--- start Selected text ---

Dr. B. R. Ambedkar On Pasmanda Muslims


Dr. B. R. Ambedkar and the Pasmanda Muslims: An Untold Reality of Indian Social Stratification

Dr. B. R. Ambedkar, the chief architect of the Indian Constitution and an ardent social reformer, is widely celebrated for his relentless crusade against caste-based discrimination in Hindu society. However, his thoughts were not limited to Hinduism alone. A deep and critical observer of Indian society, Ambedkar extended his analysis to include the structure and hierarchy within Indian Islam. One of the lesser-known yet significant aspects of his critique lies in his views on the Pasmanda Muslims—the backward, Dalit, and working-class segments of the Muslim population.

Understanding the Pasmanda Identity

The term Pasmanda, which means “those who have fallen behind” in Persian, collectively refers to Ajlaf (OBC Muslims) and Arzal (Dalit Muslims) who have historically been marginalized within the Muslim community in India. Unlike the Ashraf class—Muslims of Arab, Persian, Turkish, or Central Asian lineage—the Pasmandas are generally converts from lower castes in the Hindu order. Despite the Islamic claim of universal equality and brotherhood, Indian Muslims have, over centuries, replicated a social hierarchy remarkably similar to the Hindu caste system.

Ambedkar recognized this deeply entrenched stratification. In his groundbreaking work “Pakistan or the Partition of India” (1945), he noted that Indian Muslims were not a homogeneous group. In fact, they were sharply divided by caste and class, and this internal division undermined the egalitarian ideals often associated with Islam.

Caste Among Indian Muslims: A Stark Reality

Ambedkar categorically rejected the popular perception that Islam in India was casteless. He wrote:

“The Muslim society in India is divided into castes and there is a complete absence of brotherhood. There is as much caste among Muslims as there is among Hindus.”

--- end Selected text ---
--- start Material supplied ---

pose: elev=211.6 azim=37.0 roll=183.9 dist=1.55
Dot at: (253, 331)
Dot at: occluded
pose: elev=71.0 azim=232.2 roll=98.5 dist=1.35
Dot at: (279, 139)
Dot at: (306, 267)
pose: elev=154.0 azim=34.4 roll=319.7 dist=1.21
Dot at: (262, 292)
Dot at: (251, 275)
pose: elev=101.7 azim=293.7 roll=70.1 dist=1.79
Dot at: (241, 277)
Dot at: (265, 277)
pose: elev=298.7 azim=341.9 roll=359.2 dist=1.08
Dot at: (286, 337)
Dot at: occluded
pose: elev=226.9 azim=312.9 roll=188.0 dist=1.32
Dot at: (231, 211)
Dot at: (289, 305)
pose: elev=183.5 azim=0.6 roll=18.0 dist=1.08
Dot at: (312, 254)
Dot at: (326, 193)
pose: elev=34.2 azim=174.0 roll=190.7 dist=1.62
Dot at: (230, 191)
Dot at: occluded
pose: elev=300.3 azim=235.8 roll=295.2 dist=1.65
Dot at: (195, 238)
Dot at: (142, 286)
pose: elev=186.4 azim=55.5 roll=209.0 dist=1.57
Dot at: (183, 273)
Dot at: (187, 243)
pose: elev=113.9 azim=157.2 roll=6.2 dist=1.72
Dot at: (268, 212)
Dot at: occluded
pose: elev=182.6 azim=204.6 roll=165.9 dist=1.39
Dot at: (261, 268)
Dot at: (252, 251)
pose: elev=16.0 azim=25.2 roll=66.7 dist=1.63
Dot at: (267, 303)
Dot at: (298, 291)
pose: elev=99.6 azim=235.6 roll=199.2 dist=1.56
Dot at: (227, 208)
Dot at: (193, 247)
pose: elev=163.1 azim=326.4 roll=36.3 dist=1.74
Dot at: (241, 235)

--- end Material supplied ---

**Requirement A:**
According to the Ambedkar article, what does the Persian term Pasmanda mean?
**Requirement B:**
Does each statement agree with the Ambedkar article? Answer yes or no for each, quoting the words that decide it. (i) "Pakistan or the Partition of India" appeared in 1945. (ii) Ambedkar saw Indian Muslims as a homogeneous group. (iii) The Pasmandas are generally of Arab or Persian lineage.
**Requirement C:**
List every lineage the Ambedkar article attributes to the Ashraf class.
The records have no connection to the Ambedkar article.

**Complete answer A:**
It means "those who have fallen behind."

**Complete answer B:**
(i) Yes: "“Pakistan or the Partition of India” (1945)"
(ii) No: "he noted that Indian Muslims were not a homogeneous group"
(iii) No: "the Pasmandas are generally converts from lower castes in the Hindu order"

**Complete answer C:**
Arab, Persian, Turkish, Central Asian